Bitcoin fell to $40,000 before rebounding slightly, paring back its initial losses around noon. Ethereum followed a similar pattern. Crypto-related stocks like Coinbase (NASDAQ: COIN) and Robinhood (NASDAQ: HOOD) also sunk lower.

The question now is whether the ban will be effective. In July, when China threatened to regulate crypto more strictly, the entire market plunged. But analysts were quick to point out that previous attempts to ban crypto in other countries ultimately failed.

A crackdown from China, they said, would likely meet a similar fate.

“I’d expect this type of news to have less of an impact on Bitcoin’s exchange rate than it has historically,” explained Stillmark founder and managing partner Alyse Killeen back in July.

“It’s also true that there has been some level of industry inoculation to this news – Bitcoin has been banned many times in many geographies, and yet today, adoption is outpacing internet adoption at a similar lifecycle stage.”

It’s true that Bitcoin has only become more popular over time despite drawing more attention from regulators. No country as large or as powerful as China has attempted to ban crypto, though.

And while that may seem like a major blow to digital currencies, it also could prove (on the largest stage thus far) what many crypto advocates have said for years:

That crypto can’t truly be shut down for good by any government.

As long as there are willing participants, blockchain-based currencies should continue to function unimpeded. It may be illegal to hold or trade these currencies in China, but the government can’t literally prevent its citizens from doing so. Instead, the PBOC can only deter the Chinese people with the threat of criminal prosecution.

So, if Bitcoin can survive a China ban, it may end up only bolstering digital currencies. Bitcoin was created, after all, in the wake of the Great Recession as a way for investors to disconnect from government-backed currencies.  As a result, most crypto long-term holders aren’t interested in selling to fiat any time soon.
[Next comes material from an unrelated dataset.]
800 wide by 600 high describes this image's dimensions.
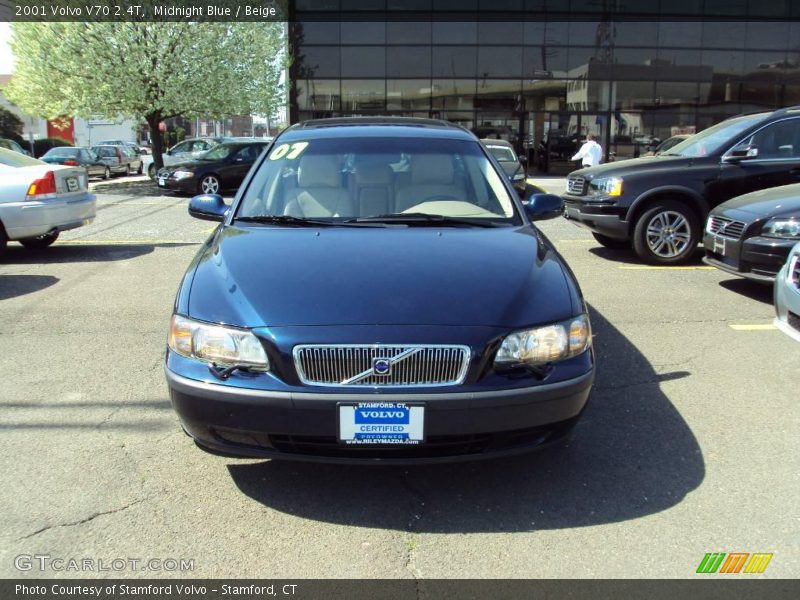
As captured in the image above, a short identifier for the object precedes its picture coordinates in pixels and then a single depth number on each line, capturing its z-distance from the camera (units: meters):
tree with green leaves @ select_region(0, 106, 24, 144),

They likely could care less about what the PBOC has to say.

If anything, it’s confirmation that central bankers are getting scared. They claim that harsh crypto regulations are intended to protect investors.

But in reality, it’s all about protecting fiat – not people – as the PBOC, European Central Bank, and Federal Reserve all draw up plans for creating digital (thus more easily manipulatable) currencies of their own.